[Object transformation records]
========================
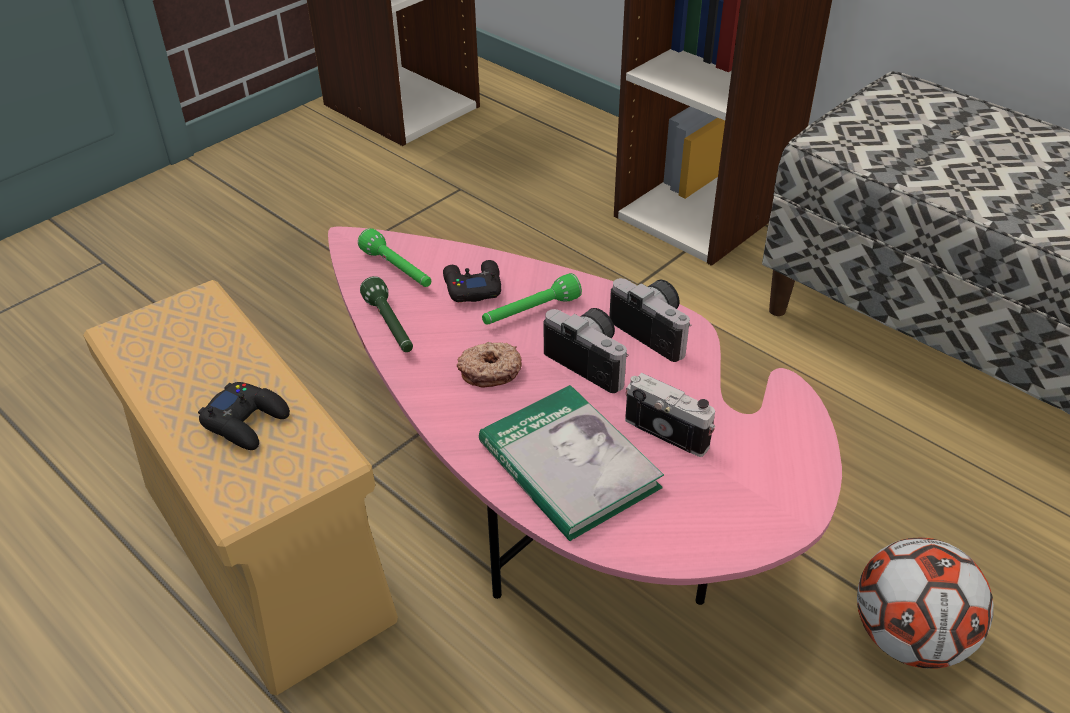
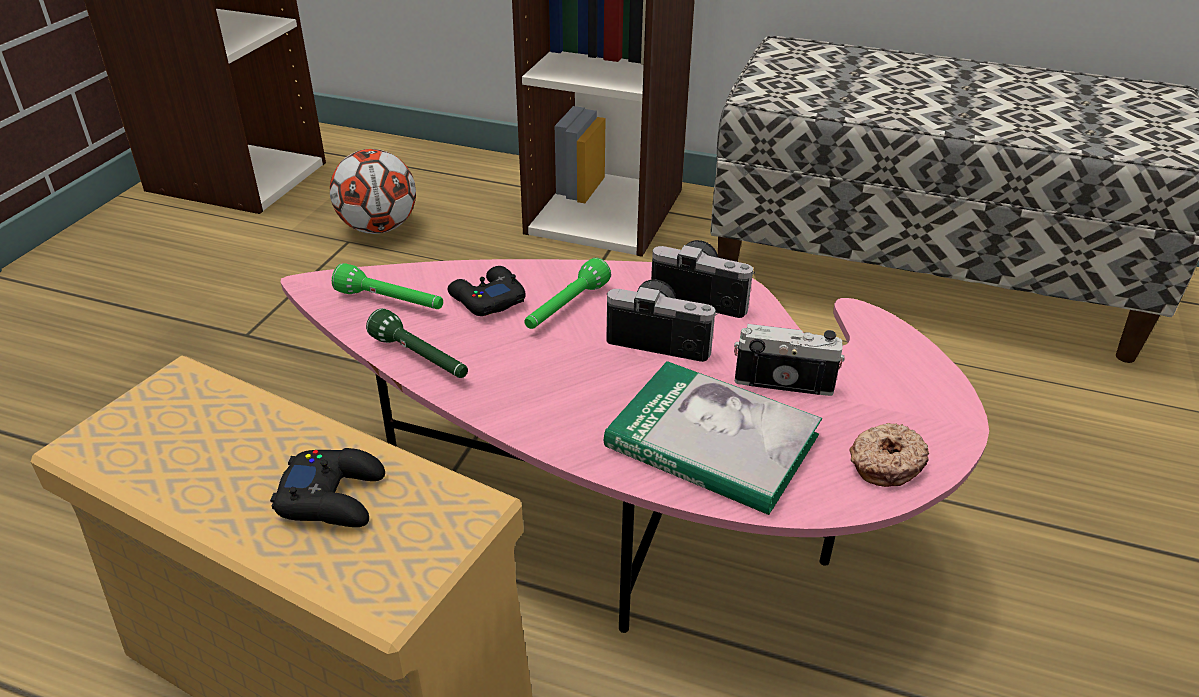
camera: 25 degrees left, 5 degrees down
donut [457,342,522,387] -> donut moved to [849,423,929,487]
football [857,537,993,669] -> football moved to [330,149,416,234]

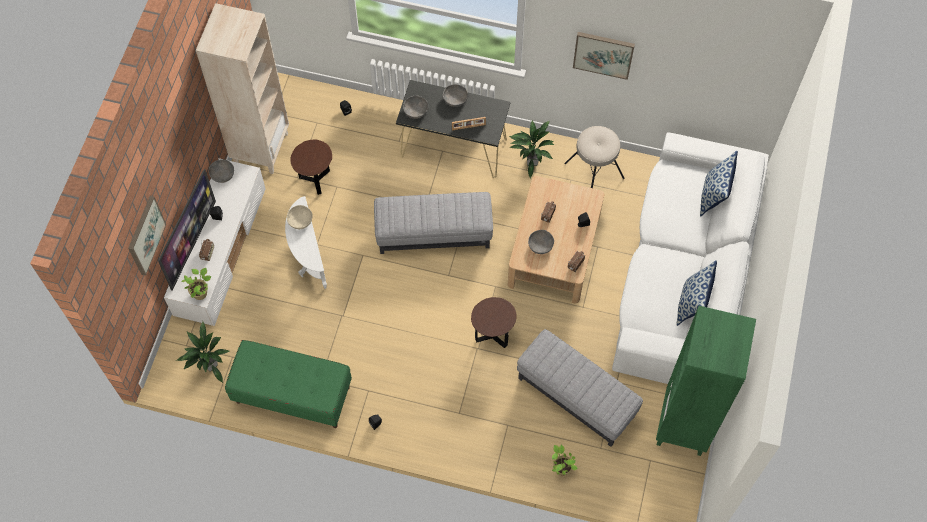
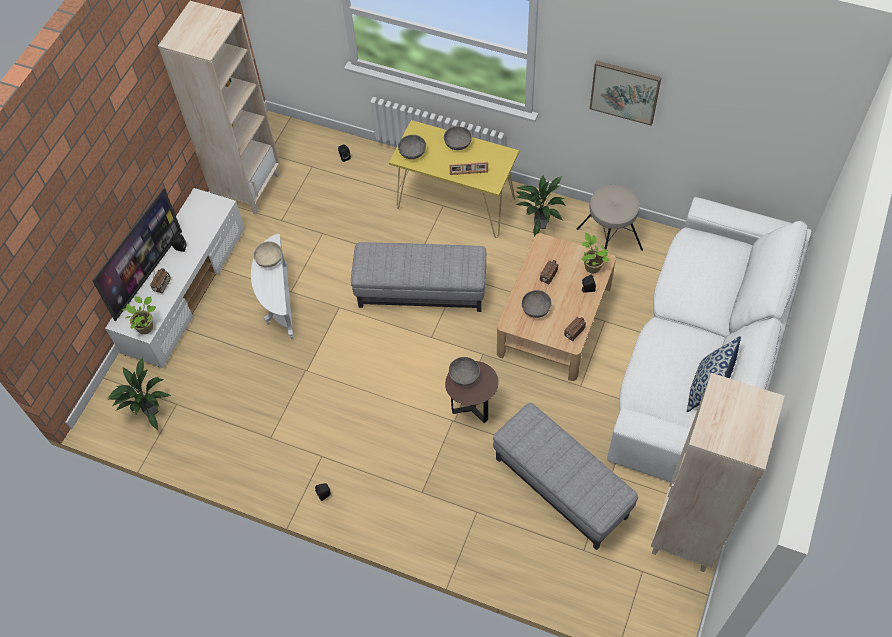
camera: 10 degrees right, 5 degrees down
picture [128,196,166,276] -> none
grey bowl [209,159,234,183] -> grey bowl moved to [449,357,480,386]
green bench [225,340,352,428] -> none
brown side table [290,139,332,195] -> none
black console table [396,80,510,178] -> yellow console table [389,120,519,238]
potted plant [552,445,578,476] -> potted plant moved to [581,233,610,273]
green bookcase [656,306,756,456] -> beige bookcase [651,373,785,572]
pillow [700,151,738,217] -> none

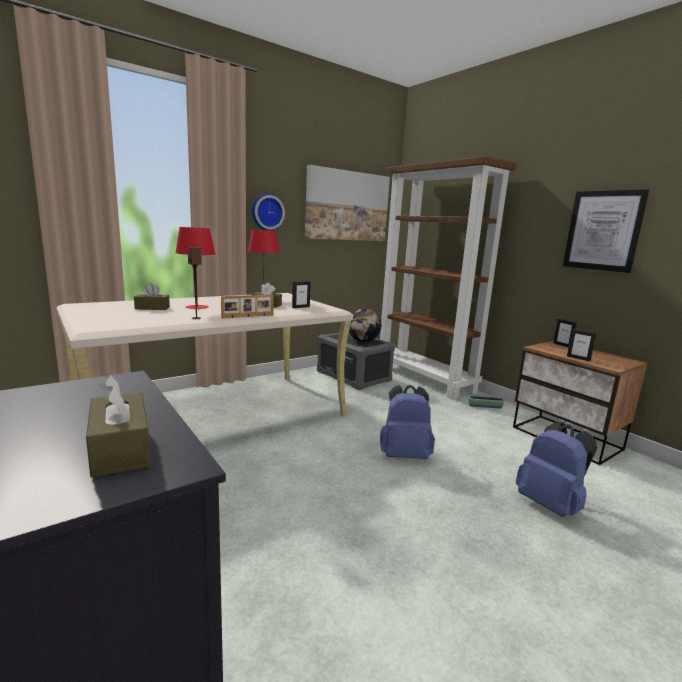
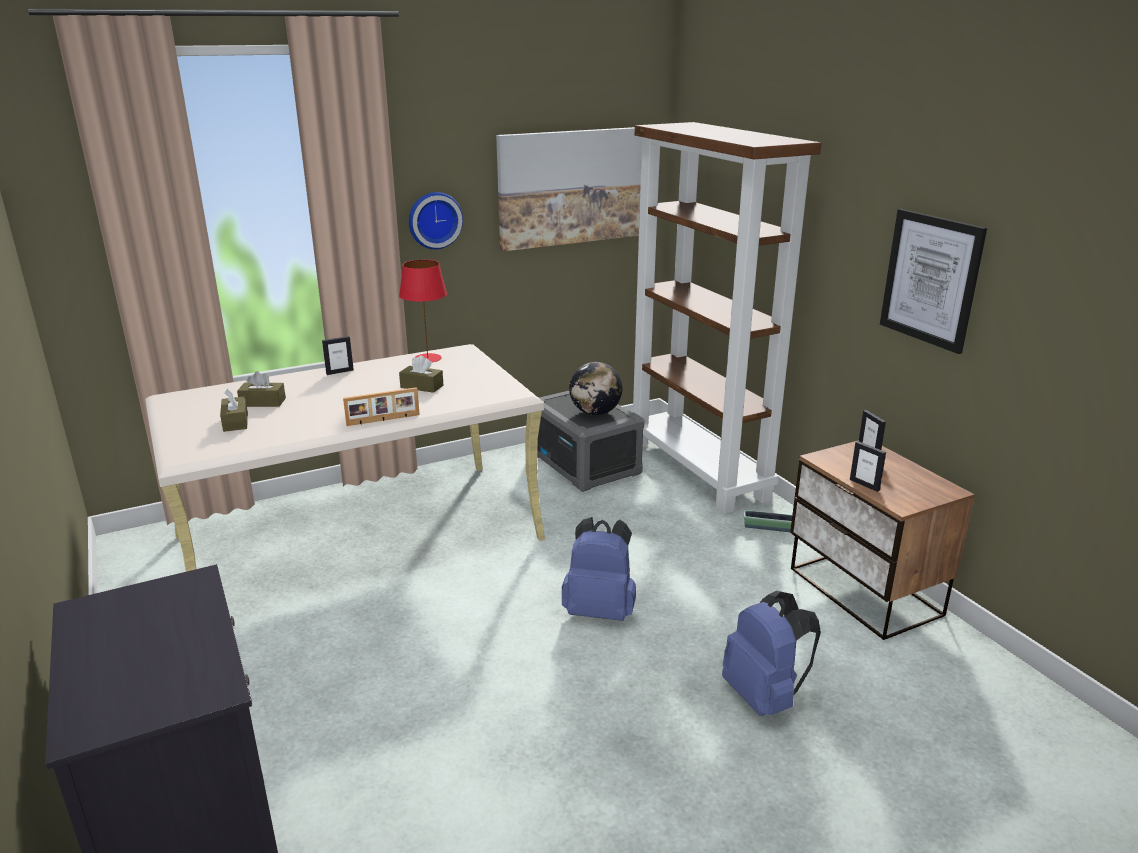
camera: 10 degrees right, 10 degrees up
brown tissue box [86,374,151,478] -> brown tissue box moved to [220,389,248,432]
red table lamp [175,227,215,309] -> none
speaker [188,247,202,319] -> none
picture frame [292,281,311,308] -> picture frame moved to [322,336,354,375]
========================
The answer is a faithful copy of the records above, with the pictures removed.

> _ANSWER SPACE_
camera: 25 degrees left, 5 degrees down
donut [457,342,522,387] -> donut moved to [849,423,929,487]
football [857,537,993,669] -> football moved to [330,149,416,234]

camera: 10 degrees right, 5 degrees down
picture [128,196,166,276] -> none
grey bowl [209,159,234,183] -> grey bowl moved to [449,357,480,386]
green bench [225,340,352,428] -> none
brown side table [290,139,332,195] -> none
black console table [396,80,510,178] -> yellow console table [389,120,519,238]
potted plant [552,445,578,476] -> potted plant moved to [581,233,610,273]
green bookcase [656,306,756,456] -> beige bookcase [651,373,785,572]
pillow [700,151,738,217] -> none

camera: 10 degrees right, 10 degrees up
brown tissue box [86,374,151,478] -> brown tissue box moved to [220,389,248,432]
red table lamp [175,227,215,309] -> none
speaker [188,247,202,319] -> none
picture frame [292,281,311,308] -> picture frame moved to [322,336,354,375]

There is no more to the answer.